The key choices in Portal are made based on the way the physics of the world work, Grossman said, which is something that speaks to what he called the reptilian brain. However, the choices made in Secret of Monkey Island are based on the scripted ways people work in the game, and that speaks more to the frontal lobe of the brain.

Grossman pointed to a scene from the upcoming Walking Dead game, in which players will be in the back of a squad car, looking around the environment as the car drives through. A highway sign will inform players that they are on the outskirts of Atlanta, Georgia, provided they pay attention to it. Grossman likened it to The Truman Show, where the game designer/storyteller's objective is to ensure that players feel like they're in control of a great story, even when it's heavily authored.

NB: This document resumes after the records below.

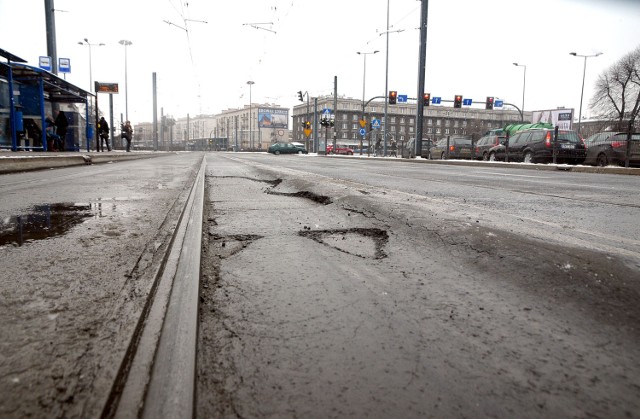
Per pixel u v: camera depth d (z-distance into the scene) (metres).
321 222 2.90
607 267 1.63
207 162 15.36
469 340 1.14
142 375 0.87
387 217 2.92
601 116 46.34
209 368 0.97
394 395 0.88
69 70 24.98
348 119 98.69
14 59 13.68
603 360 1.05
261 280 1.62
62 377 0.86
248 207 3.64
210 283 1.59
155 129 44.88
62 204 3.62
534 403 0.87
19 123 14.60
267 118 98.31
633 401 0.89
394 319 1.27
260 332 1.17
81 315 1.17
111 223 2.66
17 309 1.21
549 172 11.81
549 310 1.35
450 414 0.83
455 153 22.22
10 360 0.92
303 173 7.43
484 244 2.06
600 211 3.79
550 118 48.09
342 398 0.87
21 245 2.03
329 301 1.41
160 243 2.08
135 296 1.32
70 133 20.12
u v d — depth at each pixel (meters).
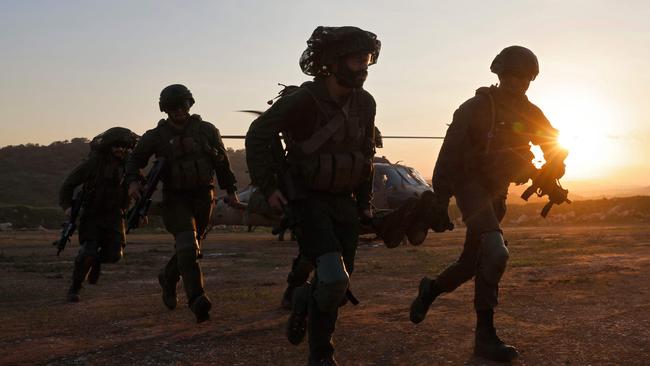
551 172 4.28
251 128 3.53
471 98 4.16
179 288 7.57
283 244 17.56
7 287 7.88
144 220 5.29
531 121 4.16
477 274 4.02
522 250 12.23
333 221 3.66
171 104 5.25
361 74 3.45
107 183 6.56
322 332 3.55
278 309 5.86
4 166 116.31
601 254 10.97
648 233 18.23
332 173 3.49
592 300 6.03
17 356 4.25
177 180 5.22
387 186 15.93
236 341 4.58
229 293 6.90
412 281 7.82
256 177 3.51
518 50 4.12
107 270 9.95
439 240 17.44
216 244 17.62
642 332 4.62
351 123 3.54
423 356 4.08
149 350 4.35
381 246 14.20
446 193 3.97
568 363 3.87
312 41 3.46
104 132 6.59
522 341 4.41
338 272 3.42
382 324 5.06
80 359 4.15
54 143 128.12
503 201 4.25
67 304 6.47
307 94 3.49
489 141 4.06
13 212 44.44
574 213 32.47
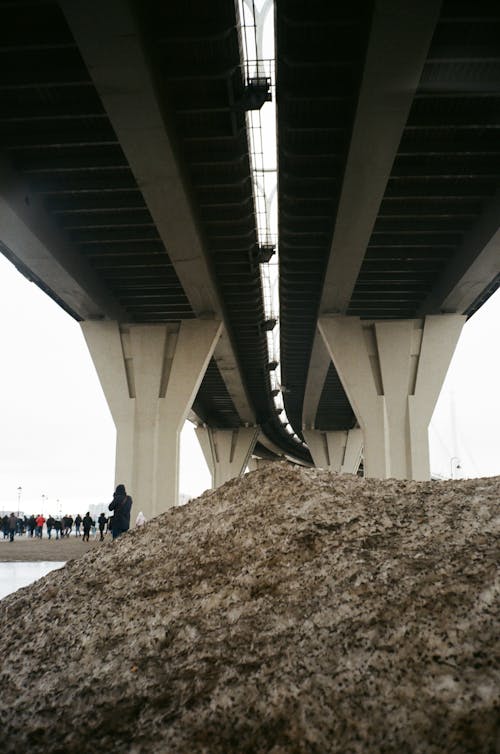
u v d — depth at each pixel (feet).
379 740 8.28
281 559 12.30
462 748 7.87
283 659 9.94
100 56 52.65
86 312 110.73
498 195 76.79
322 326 116.37
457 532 11.98
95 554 15.07
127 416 115.34
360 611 10.41
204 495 16.34
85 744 9.41
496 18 51.52
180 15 54.49
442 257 96.84
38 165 72.13
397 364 114.52
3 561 80.28
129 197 80.23
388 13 47.98
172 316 118.32
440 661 9.07
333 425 243.40
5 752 9.59
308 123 67.10
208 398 204.33
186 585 12.47
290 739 8.63
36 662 11.57
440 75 58.54
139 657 10.96
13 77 57.88
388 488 14.65
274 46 61.46
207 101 65.10
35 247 81.00
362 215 78.64
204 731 9.05
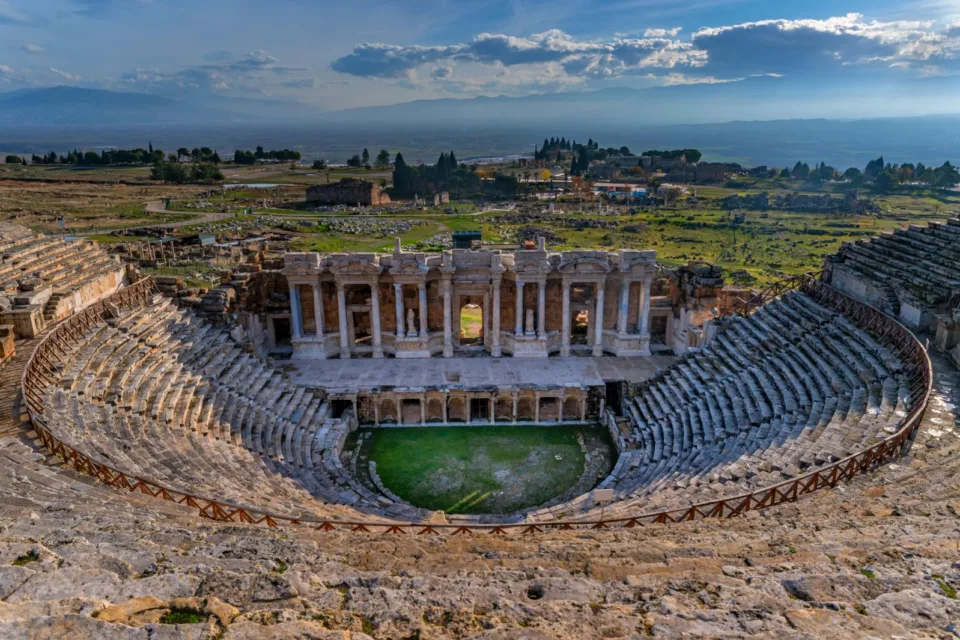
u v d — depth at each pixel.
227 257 92.38
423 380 46.84
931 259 40.78
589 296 56.34
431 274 50.56
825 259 48.81
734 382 39.28
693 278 50.56
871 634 10.59
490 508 35.47
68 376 32.09
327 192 185.25
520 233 131.38
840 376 33.88
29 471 22.52
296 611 11.47
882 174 192.50
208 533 16.34
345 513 27.78
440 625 11.30
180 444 30.81
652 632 10.84
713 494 24.78
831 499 21.16
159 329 41.97
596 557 15.63
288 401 43.09
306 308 52.81
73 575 12.25
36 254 44.72
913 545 14.98
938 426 26.52
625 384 46.28
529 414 46.31
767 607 11.79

They wound up centering the camera on the courthouse, and players would find walking elsewhere uncomfortable because it brought the main character too close to the camera.
In a more open game, for example, Grossman said the designer can use architecture as a subtle lure to attract players where they need to be. For Telltale's Back to the Future, Grossman said they had a sequence where they wanted to guide the player to a courthouse without resorting to a cutscene. They wound up centering the camera on the courthouse, and players would find walking elsewhere uncomfortable because it brought the main character too close to the camera. Grossman said that violated their sense of personal space and made them more likely to explore the courthouse instead.

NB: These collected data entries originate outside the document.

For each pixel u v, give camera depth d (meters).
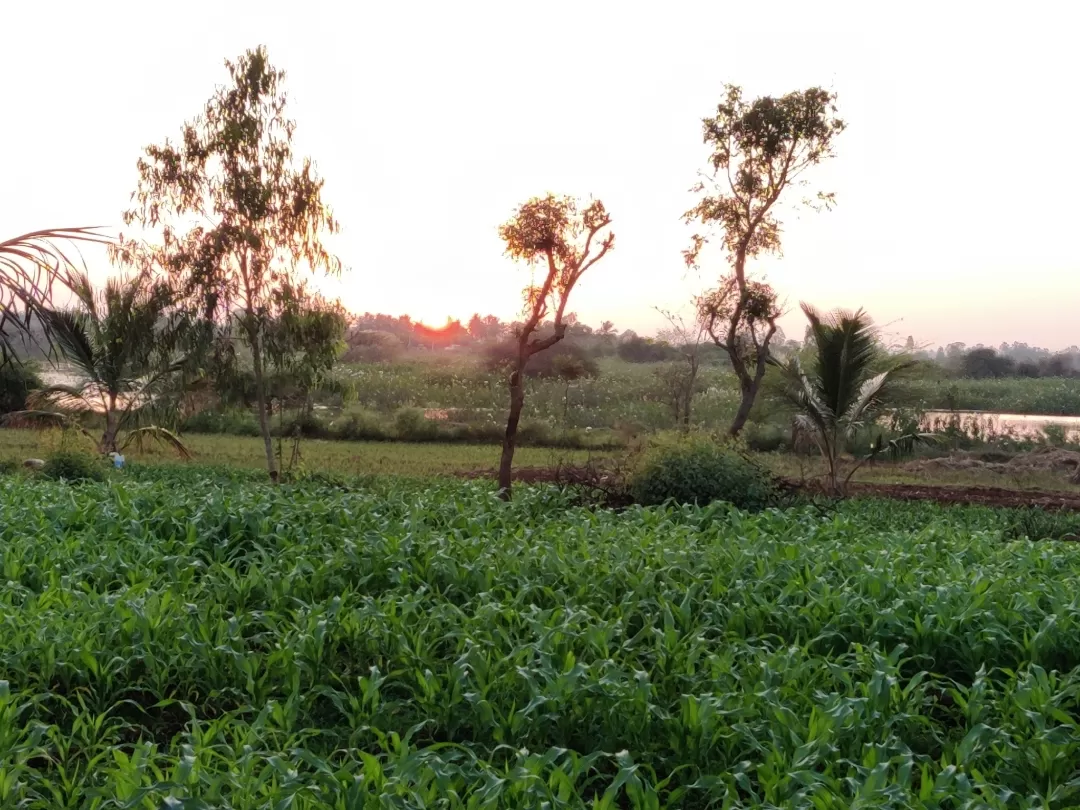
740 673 5.67
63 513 10.04
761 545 8.73
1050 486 21.52
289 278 16.91
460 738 5.45
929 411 28.41
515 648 5.89
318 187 16.77
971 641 6.33
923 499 18.00
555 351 47.47
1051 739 4.71
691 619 6.82
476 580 7.60
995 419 30.05
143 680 5.96
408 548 8.27
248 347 17.41
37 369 24.38
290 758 4.70
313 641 5.91
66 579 7.36
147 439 24.67
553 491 12.80
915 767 5.05
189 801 3.90
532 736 5.23
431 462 23.33
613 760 5.12
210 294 16.14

Designers can also impact what people do in a sandbox based on the tools they give players, as well as how they portray them. For example, player actions will change depending on whether the designer gives the player a fishing pole, a shovel, or a watering can. Grossman talked about the portal gun in Portal and how it inherently lets players break the rules, which further speaks to the character of Chell and her motivations.

It's also important to consider how clearly the choices are conveyed to players. He pointed to sequences from Monkey Island, where over the course of the game, the dialogue options ran the gamut of player freedom. Some dialogue scenes had an obvious right choice and a handful of joke choices, others had a variety of equally interesting and viable options, while others presented players with four separate ways to say essentially the same thing.

Quote: "It's telling what choices you are given, and more importantly, what choices you are not given."--On making players feel like they're in control in an enjoyably guided experience.

Takeaway: Grossman said designers should think of themselves as partly storytellers, and storytellers should be partly designers as well. There's a time and a place for both to exert their authorial influence at the expense of player freedom, just as there are times to give up control and let players direct the experience themselves.